A group of vendors are to put their collective muscle behind the adoption of an encryption standard that promises to smooth security processes across different parts of the enterprise infrastructure.

In development for the best part of a year and known as the Key Management Interoperability Protocol, the initiative is being backed by Brocade Communications Systems Inc, HP Co, IBM, LSI Corp, RSA, Seagate Technology and the nCipher arm of Thales.

The aim is to standardise the encryption procedures that are used to secure email systems, databases, storage subsystems and other elements of the enterprise IT architecture using a single protocol for communication between enterprise key management services and encryption systems.

To date IT shops will often deploy separate encryption for different business uses, resulting in cumbersome and often manual efforts to generate, distribute, vault, expire, and rotate encryption keys.

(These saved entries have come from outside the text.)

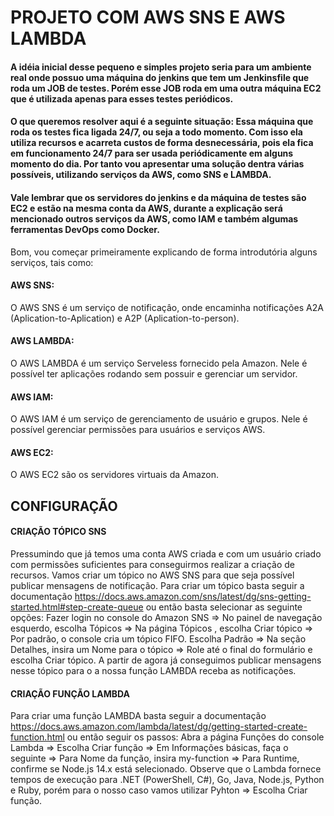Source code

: # PROJETO COM AWS SNS E AWS LAMBDA

#### A idéia inicial desse pequeno e simples projeto seria para um ambiente real onde possuo uma máquina do jenkins que tem um Jenkinsfile que roda um JOB de testes. Porém esse JOB roda em uma outra máquina EC2 que é utilizada apenas para esses testes periódicos. 
#### O que queremos resolver aqui é a seguinte situação: Essa máquina que roda os testes fica ligada 24/7, ou seja a todo momento. Com isso ela utiliza recursos e acarreta custos de forma desnecessária, pois ela fica em funcionamento 24/7 para ser usada periódicamente em alguns momento do dia. Por tanto vou apresentar uma solução dentra várias possíveis, utilizando serviços da AWS, como SNS e LAMBDA. 

#### Vale lembrar que os servidores do jenkins e da máquina de testes são EC2 e estão na mesma conta da AWS, durante a explicação será mencionado outros serviços da AWS, como IAM e também algumas ferramentas DevOps como Docker.


Bom, vou começar primeiramente explicando de forma introdutória alguns serviços, tais como:

#### AWS SNS:
O AWS SNS é um serviço de notificaçâo, onde encaminha notificações A2A (Aplication-to-Aplication) e A2P (Aplication-to-person).

#### AWS LAMBDA:
O AWS LAMBDA é um serviço Serveless fornecido pela Amazon. Nele é possível ter aplicações rodando sem possuir e gerenciar um servidor.

#### AWS IAM:
O AWS IAM é um serviço de gerenciamento de usuário e grupos. Nele é possível gerenciar permissões para usuários e serviços AWS.

#### AWS EC2:
O AWS EC2 são os servidores virtuais da Amazon.



## CONFIGURAÇÃO

#### CRIAÇÃO TÓPICO SNS
Pressumindo que já temos uma conta AWS criada e com um usuário criado com permissões suficientes para conseguirmos realizar a criação de recursos. Vamos criar um tópico no AWS SNS para que seja possível publicar mensagens de notificação. Para criar um tópico basta seguir a documentação https://docs.aws.amazon.com/sns/latest/dg/sns-getting-started.html#step-create-queue ou então basta selecionar as seguinte opções: 
Fazer login no console do Amazon SNS => No painel de navegação esquerdo, escolha Tópicos => Na página Tópicos , escolha Criar tópico => Por padrão, o console cria um tópico FIFO. Escolha Padrão => Na seção Detalhes, insira um Nome para o tópico => Role até o final do formulário e escolha Criar tópico.
A partir de agora já conseguimos publicar mensagens nesse tópico para o a nossa função LAMBDA receba as notificações.

#### CRIAÇÃO FUNÇÃO LAMBDA
Para criar uma função LAMBDA basta seguir a documentação https://docs.aws.amazon.com/lambda/latest/dg/getting-started-create-function.html ou então seguir os passos: Abra a página Funções do console Lambda => Escolha Criar função => Em Informações básicas, faça o seguinte => Para Nome da função, insira my-function => Para Runtime, confirme se Node.js 14.x está selecionado. Observe que o Lambda fornece tempos de execução para .NET (PowerShell, C#), Go, Java, Node.js, Python e Ruby, porém para o nosso caso vamos utilizar Pyhton => Escolha Criar função.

This scenario only leads to increased costs for IT, provides challenges when it comes to meeting audit and compliance requirements, and can lead to lost data, the group suggested.

Analysts argue that enterprise security groups are demanding strong key management systems and that advancing this work through the open standards process offers tangible benefits for vendors, developers and enterprises alike.

Being able to encrypt and retain access to data requires that encryption keys be generated and stored. To date, organisations deploying encryption have not been able to take advantage of interoperability across encryption and the key management systems.

The companies intend to submit KMIP to OASIS, the Organisation for the Advancement of Structured Information Standards, for advancement through its open standards process.

Key operations supported by KMIP include generation, submission, retrieval, and deletion of cryptographic keys.